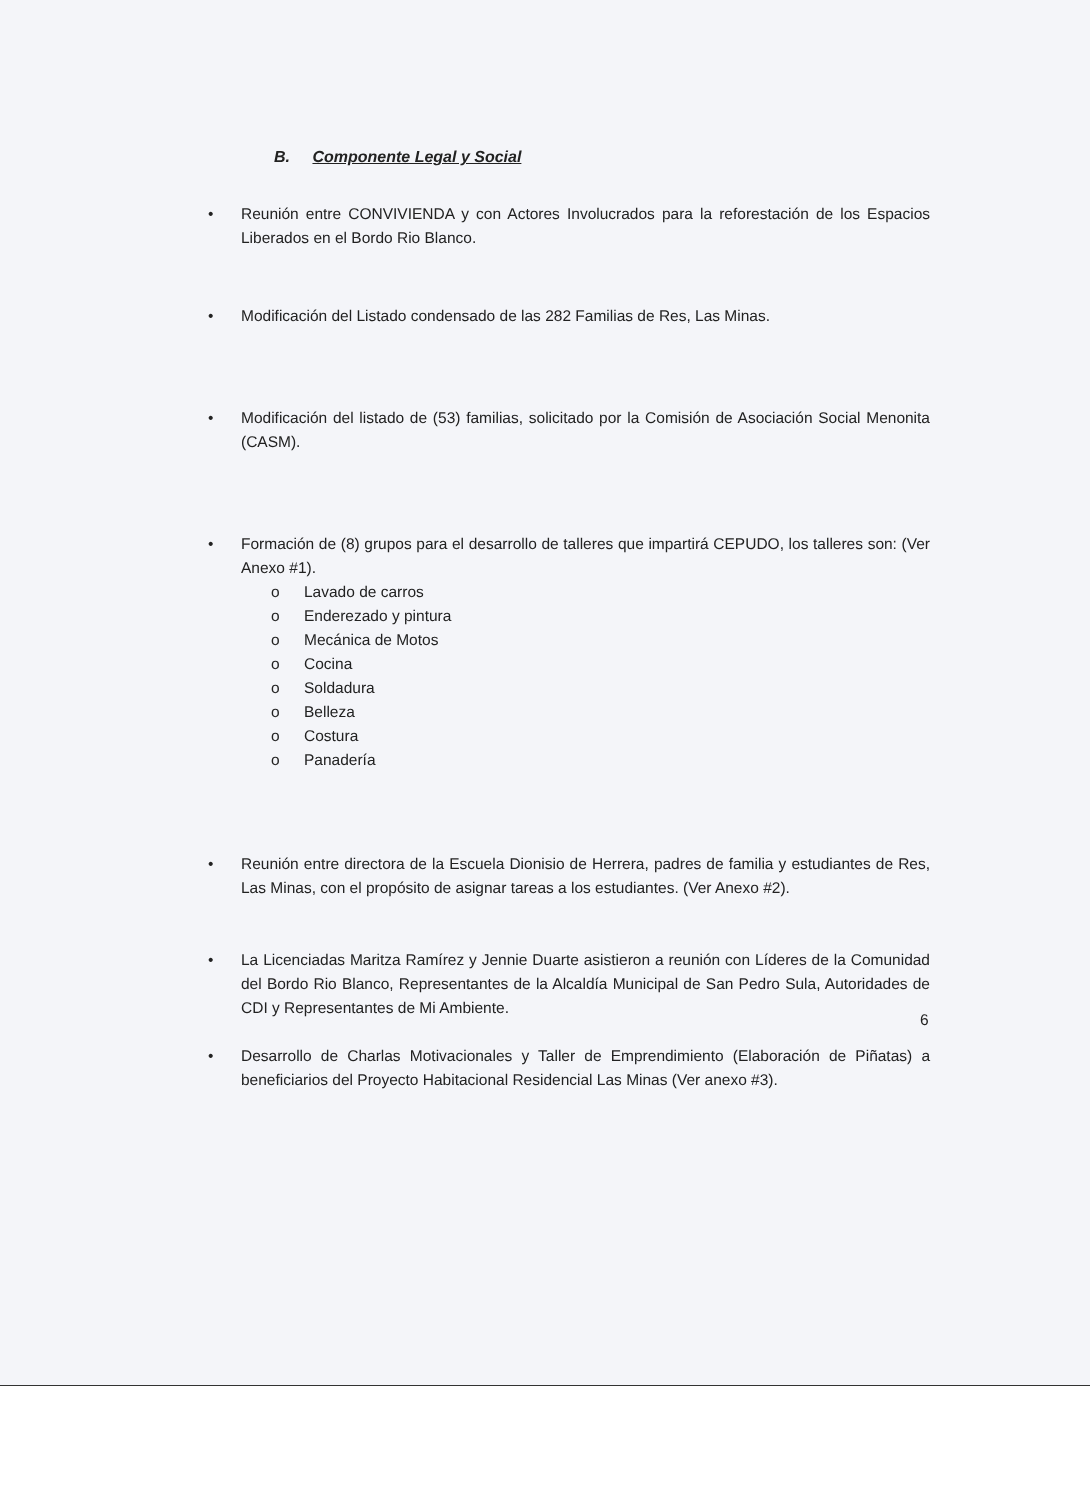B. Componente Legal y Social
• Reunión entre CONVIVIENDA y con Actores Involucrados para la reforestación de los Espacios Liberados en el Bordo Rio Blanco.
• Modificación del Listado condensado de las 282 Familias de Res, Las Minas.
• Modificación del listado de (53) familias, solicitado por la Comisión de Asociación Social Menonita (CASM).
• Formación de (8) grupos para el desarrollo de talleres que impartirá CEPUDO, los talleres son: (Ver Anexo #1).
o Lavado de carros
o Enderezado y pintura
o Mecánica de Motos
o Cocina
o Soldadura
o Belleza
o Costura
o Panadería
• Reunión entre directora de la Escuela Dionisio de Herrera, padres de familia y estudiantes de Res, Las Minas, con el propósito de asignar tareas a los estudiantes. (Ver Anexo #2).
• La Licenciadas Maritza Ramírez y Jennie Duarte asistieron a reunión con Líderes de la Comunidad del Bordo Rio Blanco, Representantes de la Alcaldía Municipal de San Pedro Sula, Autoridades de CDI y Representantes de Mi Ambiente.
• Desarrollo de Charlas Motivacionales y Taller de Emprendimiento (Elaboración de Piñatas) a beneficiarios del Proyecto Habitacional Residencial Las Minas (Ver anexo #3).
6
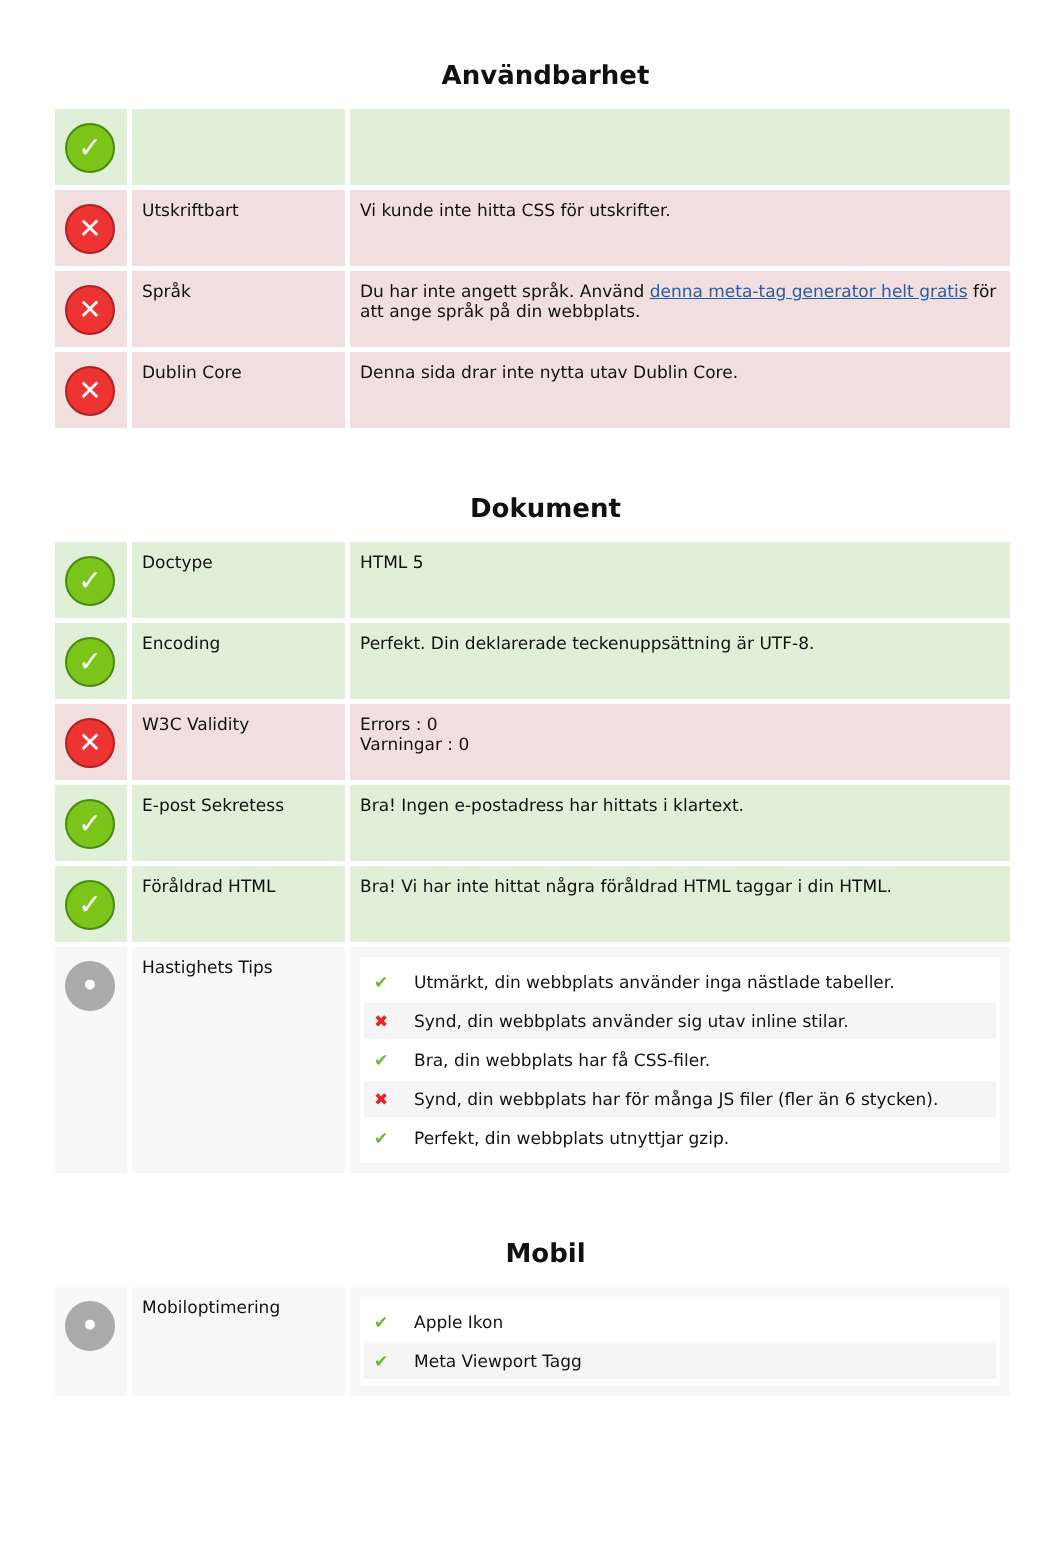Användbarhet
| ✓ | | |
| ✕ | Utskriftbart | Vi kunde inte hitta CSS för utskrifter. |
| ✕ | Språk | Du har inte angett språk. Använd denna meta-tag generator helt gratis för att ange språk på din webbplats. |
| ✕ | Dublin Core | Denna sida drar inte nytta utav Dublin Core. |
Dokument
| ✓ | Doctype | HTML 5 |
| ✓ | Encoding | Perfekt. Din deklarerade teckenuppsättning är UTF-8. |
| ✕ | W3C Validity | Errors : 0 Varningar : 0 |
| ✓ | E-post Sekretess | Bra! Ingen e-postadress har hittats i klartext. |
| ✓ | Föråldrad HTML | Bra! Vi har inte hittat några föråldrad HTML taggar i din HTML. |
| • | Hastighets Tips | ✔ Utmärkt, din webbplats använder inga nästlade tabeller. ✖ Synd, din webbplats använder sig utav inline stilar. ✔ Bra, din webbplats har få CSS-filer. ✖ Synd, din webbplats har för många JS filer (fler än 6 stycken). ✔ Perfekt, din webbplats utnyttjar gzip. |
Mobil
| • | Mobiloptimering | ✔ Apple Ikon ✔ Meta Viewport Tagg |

(Exercise goal):
Please copy, exactly and with nothing else, the lines above beginning at the line that has "o Lavado de carros" and ending with the line that has "(Ver Anexo #2).".

(Answer):
o Lavado de carros
o Enderezado y pintura
o Mecánica de Motos
o Cocina
o Soldadura
o Belleza
o Costura
o Panadería
• Reunión entre directora de la Escuela Dionisio de Herrera, padres de familia y estudiantes de Res, Las Minas, con el propósito de asignar tareas a los estudiantes. (Ver Anexo #2).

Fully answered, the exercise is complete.